演習用テキスト:
胃がんになりやすい血液型

血液型と性格の関係に科学的根拠はないようだが、血液型と胃がん胃潰瘍、十二指腸潰瘍との関係を調べた論文が米国疫学雑誌に昨年12月報告された。

スウェーデンデンマーク献血者108万9022人を平均10年間追跡したところ、胃がんの発症688例、胃潰瘍による入院2938例、十二指腸潰瘍による入院2729例を確認した。

その結果、A型の人が胃がんを発症するリスクは、O型に比べて1.20倍と高かった。
AB型とB型ははっきりしたリスクの上昇も低下もなく、誤差範囲の結果にとどまった。
一方、胃・十二指腸潰瘍のリスクはO型が最も高い。
O型の人が胃潰瘍で入院するリスクは、他の血液型の1.10~1.30倍、十二指腸潰瘍では1.18~1.33倍と高かった。

著者らによると、胃がんのリスクがA型で高いことは1950年代から報告されている。
胃・十二指腸潰瘍のリスクがO型で高いことも多数の研究で示されている。
今回の研究の意義は、大規模で高精度のデータによってこれらの知見を確認した点にあるという。

研究の限界として、献血者は一般の集団より健康なので、今回の結果がどこまで一般の集団に当てはまるか分からないことを挙げている。
また、胃・十二指腸潰瘍は入院例だけを考慮し、入院に至らなかったより多数の症例を考慮していない点も指摘している。
さらに胃がんや胃・十二指腸潰瘍の原因であるピロリ菌の感染についての情報がない点も挙げている。
なぜA型と胃がん、O型と胃・十二指腸潰瘍が結びつくのかについての考察もほとんどされていない。

今回の研究で示されたリスク上昇は、胃がんでも胃・十二指腸潰瘍でも1.2倍程度と小さいので、例えばA型の人が、自分は将来胃がんになるのではないかと過剰に心配する必要はない。
スウェーデンデンマークより胃がんがはるかに多い日本での高精度の研究が待たれる。
その間、定期的に検診を受けることが大切だろう。
                            東北大・坪野吉孝教授

出典 朝日新聞・夕刊 2010.1.24
版権 朝日新聞社

原文(論文)
Risk of Gastric Cancer and Peptic Ulcers in Relation to ABO Blood Type: A Cohort Study
http://aje.oxfordjournals.org/content/early/2010/10/10/aje.kwq299



<コメント>
さて、この論文の結果の真偽はどうなのでしょうか。
自分の血液型がA型だけに気になってしまいます。
医学の教科書に「胃がんの原因の一つに血液型がある」よいうことが記載されるようになるとはとても思えません。
「血液型と性格の関係に科学的根拠はない」ということですが、むしろこちらの方が関連があるような気がしてしまいます。
皆さんはいかがでしょうか。

血液型についての新たな都市伝説になるでしょうか。

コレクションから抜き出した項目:
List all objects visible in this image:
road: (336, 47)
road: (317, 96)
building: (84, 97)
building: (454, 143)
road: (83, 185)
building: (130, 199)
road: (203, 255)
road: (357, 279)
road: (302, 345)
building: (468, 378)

取り組む課題: 血液型と胃がんに関する記事のうち、「その結果、A型の人が胃がんを発症するリスクは、O型に比べて1.20倍と高かった。」で始まり「18~1.33倍と高かった。」まで続く部分を、一字一句変えずに返してください。 記録はここでは使いません。

この課題の解答:
その結果、A型の人が胃がんを発症するリスクは、O型に比べて1.20倍と高かった。
AB型とB型ははっきりしたリスクの上昇も低下もなく、誤差範囲の結果にとどまった。
一方、胃・十二指腸潰瘍のリスクはO型が最も高い。
O型の人が胃潰瘍で入院するリスクは、他の血液型の1.10~1.30倍、十二指腸潰瘍では1.18~1.33倍と高かった。